* [TEXTE FOURNI]:
────────────────
Le chèque-lire
Annie Le Saux
« Dans ce pays-là, monsieur, on lit ». C'est ainsi que Jack Riou, directeur de l'Office régional culturel de Champagne Ardenne (ORCCA), a commenté l'implication de sa région dans l'opération « chèque-lire », système qui permet à la personne à qui vous désirez faire un cadeau de choisir elle-même son livre.
Le chèque-lire, une initiative réservée aux libraires, lancée en France il y a un an, selon le modèle des book tokens anglais, créés, eux, en 1932 et forts, actuellement, d'un réseau de 3 000 librairies. « La plus grande promotion en faveur du livre après les ventes de clubs », constate W.A. Barnes, directeur de la Société anglaise. Ce service existe aussi en Allemagne, en Hollande et en Suissé. « Quand on pense cadeau, on pense souvent livre », mais, continue Jean-Pierre Tandin, concepteur du chèque-lire français, les obstacles surgissent immédiatement : le choix du livre, suivi de son envoi par la poste. D'où l'idée du chèque-lire, « idée généreuse et idée de liberté ».
Le système est simple. Vous allez chez l'un des 180 libraires adhérents et vous choisissez parmi les quatre chèques-lire qui vous sont proposés (d'un montant de 20 F, 50 F, 100 F, 200 F), celui ou ceux que vous allez expédier par la poste. Vous pouvez accompagner cet envoi d'un des 8 modèles de carte que vous achetez 5 F. Le mode d'emploi vous est indiqué au dos avec, en sus - et c'est d'autant plus regrettable quand on touche au domaine du livre ! - deux fautes d'orthographe. La personne à qui vous envoyez ce chèque-lire peut, sans limite de date ni de lieu - il faut quand même que ce soit chez un libraire adhérent - recevoir un des 300 000 titres (livre scolaire, roman, livre documentaire, BD...) contre le chèque-lire. « C'est une ouverture extraordinaire pour les enfants et les adolescents, qui ne dépendent plus de leurs parents ou du libraire dans le choix de leurs lectures », remarque Claude Boislève, directeur de Synergie édition. Cette formule peut créer l'habitude de fréquenter les librairies, en offrant autre chose que ce qui existe déjà. Le chèque-lire cherche à briser les barrières. C'est pour cela qu'il est gratuit pour le client : en effet, on achète un chèque-lire de 100 F à un bout de la chaîne et on a un livre de 100 F à l'autre bout de la chaîne.
────────────────
* [À FAIRE]: D'après l'article sur le chèque-lire, en quelle année les book tokens anglais ont-ils été créés ? Les entrées proviennent d'une autre source.

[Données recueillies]
────────────────
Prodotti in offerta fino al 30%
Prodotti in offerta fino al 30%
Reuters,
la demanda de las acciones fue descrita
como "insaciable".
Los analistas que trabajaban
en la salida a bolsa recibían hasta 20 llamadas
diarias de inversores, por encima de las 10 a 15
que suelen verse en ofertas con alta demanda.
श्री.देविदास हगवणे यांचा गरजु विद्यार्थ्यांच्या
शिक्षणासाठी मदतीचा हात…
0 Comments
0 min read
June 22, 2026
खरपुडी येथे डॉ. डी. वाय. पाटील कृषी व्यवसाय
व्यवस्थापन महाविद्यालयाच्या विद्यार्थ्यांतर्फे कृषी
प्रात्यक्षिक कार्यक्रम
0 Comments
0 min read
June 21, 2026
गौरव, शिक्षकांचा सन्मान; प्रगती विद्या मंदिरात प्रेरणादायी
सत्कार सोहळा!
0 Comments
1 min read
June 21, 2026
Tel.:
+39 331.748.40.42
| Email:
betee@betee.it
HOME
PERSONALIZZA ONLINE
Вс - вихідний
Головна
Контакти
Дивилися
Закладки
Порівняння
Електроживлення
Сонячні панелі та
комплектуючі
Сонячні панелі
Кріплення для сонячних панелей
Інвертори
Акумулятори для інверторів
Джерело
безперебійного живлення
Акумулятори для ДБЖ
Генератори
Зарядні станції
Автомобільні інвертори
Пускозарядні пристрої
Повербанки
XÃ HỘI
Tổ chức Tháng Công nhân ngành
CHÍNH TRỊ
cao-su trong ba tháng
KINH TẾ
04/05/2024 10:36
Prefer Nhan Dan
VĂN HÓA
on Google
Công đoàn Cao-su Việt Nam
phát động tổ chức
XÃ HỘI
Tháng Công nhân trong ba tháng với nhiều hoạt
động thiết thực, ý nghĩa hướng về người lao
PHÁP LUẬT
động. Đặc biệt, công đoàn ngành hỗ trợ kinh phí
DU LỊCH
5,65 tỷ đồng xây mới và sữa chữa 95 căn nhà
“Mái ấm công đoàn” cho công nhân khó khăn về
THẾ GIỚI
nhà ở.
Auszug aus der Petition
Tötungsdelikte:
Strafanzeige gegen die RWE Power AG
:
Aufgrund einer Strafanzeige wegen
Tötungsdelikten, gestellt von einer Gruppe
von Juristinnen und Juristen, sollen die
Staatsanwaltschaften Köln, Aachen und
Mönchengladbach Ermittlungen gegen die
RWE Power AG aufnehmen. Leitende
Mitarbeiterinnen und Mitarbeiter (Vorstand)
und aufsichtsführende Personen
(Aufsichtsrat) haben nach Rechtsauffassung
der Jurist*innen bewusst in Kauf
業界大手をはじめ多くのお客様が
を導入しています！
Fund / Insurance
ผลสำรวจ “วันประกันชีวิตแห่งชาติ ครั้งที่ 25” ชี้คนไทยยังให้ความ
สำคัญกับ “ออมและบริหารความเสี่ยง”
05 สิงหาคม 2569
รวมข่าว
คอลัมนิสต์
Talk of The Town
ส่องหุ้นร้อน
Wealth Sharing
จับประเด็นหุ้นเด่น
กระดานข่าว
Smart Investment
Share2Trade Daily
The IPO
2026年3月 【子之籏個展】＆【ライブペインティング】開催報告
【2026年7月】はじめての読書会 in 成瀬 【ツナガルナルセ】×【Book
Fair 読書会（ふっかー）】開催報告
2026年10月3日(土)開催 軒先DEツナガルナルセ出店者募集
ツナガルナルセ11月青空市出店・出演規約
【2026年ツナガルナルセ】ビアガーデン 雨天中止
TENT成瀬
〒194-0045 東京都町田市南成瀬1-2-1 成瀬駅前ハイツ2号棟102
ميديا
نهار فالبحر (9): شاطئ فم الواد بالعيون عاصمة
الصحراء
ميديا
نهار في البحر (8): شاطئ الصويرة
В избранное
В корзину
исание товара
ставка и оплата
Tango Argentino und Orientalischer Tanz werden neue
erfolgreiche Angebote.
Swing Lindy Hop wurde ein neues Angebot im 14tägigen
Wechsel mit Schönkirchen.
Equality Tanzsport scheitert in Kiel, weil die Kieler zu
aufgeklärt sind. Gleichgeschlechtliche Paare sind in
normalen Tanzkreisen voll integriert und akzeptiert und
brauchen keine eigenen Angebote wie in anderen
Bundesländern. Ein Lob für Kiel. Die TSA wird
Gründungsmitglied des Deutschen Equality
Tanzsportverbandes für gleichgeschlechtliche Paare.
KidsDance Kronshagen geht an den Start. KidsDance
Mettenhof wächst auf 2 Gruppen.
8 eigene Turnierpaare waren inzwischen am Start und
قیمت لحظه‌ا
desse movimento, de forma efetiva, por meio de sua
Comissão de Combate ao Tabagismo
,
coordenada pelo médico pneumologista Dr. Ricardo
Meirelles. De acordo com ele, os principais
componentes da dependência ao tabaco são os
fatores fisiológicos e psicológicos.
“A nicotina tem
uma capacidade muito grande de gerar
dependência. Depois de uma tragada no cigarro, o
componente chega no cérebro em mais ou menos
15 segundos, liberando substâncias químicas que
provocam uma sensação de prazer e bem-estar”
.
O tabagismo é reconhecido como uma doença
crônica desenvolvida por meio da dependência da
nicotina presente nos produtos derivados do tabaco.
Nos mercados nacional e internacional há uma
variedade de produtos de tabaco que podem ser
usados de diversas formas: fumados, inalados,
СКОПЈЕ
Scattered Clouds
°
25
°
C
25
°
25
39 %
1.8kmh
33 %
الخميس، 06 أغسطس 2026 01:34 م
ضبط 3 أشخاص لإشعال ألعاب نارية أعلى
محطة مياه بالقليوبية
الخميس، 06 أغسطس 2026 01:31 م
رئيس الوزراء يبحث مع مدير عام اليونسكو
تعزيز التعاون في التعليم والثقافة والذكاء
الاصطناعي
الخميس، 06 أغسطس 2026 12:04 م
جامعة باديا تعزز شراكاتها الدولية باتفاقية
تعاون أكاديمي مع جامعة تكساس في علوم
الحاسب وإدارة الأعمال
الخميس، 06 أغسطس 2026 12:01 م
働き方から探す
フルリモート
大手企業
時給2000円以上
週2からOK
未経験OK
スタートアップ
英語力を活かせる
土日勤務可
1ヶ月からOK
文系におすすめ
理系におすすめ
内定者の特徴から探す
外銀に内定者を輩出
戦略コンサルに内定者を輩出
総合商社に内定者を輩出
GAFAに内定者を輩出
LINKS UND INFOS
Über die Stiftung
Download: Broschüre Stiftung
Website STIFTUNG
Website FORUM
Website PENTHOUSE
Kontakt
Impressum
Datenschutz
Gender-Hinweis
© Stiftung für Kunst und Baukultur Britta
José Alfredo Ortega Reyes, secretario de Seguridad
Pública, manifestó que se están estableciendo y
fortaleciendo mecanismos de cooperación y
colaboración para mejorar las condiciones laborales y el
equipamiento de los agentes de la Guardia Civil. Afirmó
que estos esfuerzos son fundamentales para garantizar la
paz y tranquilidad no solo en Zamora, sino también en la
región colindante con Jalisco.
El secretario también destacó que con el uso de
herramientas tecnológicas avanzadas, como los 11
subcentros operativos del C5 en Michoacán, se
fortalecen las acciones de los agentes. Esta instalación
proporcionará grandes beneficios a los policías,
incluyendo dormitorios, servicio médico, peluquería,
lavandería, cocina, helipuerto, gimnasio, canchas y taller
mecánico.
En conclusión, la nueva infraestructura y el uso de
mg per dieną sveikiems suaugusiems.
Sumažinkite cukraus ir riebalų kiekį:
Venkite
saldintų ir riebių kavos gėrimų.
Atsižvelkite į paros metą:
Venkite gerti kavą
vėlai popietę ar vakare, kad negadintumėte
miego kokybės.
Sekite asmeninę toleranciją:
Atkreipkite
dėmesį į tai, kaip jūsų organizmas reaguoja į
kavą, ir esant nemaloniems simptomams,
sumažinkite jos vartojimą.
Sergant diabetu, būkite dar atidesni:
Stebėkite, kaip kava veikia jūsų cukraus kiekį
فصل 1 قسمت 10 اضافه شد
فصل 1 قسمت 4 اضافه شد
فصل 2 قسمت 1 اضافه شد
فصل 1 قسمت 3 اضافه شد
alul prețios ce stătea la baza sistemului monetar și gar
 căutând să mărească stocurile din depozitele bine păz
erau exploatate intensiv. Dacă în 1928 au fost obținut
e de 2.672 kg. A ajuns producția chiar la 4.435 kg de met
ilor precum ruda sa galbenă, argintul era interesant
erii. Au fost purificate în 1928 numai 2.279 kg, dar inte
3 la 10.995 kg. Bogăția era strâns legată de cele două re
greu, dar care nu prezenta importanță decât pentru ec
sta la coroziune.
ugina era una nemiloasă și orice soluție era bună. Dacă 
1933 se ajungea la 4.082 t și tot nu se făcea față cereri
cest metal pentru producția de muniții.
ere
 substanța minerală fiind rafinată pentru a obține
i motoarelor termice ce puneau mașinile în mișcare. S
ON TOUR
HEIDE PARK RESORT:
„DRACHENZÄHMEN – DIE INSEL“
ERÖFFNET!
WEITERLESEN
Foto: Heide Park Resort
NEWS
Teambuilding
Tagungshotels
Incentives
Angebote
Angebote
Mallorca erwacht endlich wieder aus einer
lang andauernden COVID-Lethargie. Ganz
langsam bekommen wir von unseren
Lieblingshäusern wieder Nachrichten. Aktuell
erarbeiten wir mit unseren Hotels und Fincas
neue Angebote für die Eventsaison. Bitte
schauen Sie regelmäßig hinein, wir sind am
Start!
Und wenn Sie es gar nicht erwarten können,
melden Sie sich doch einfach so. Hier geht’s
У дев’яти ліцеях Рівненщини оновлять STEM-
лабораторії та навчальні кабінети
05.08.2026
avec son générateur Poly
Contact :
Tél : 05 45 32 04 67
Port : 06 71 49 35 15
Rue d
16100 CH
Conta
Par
────────────────
* [RÉSULTAT CI-DESSOUS]: En 1932.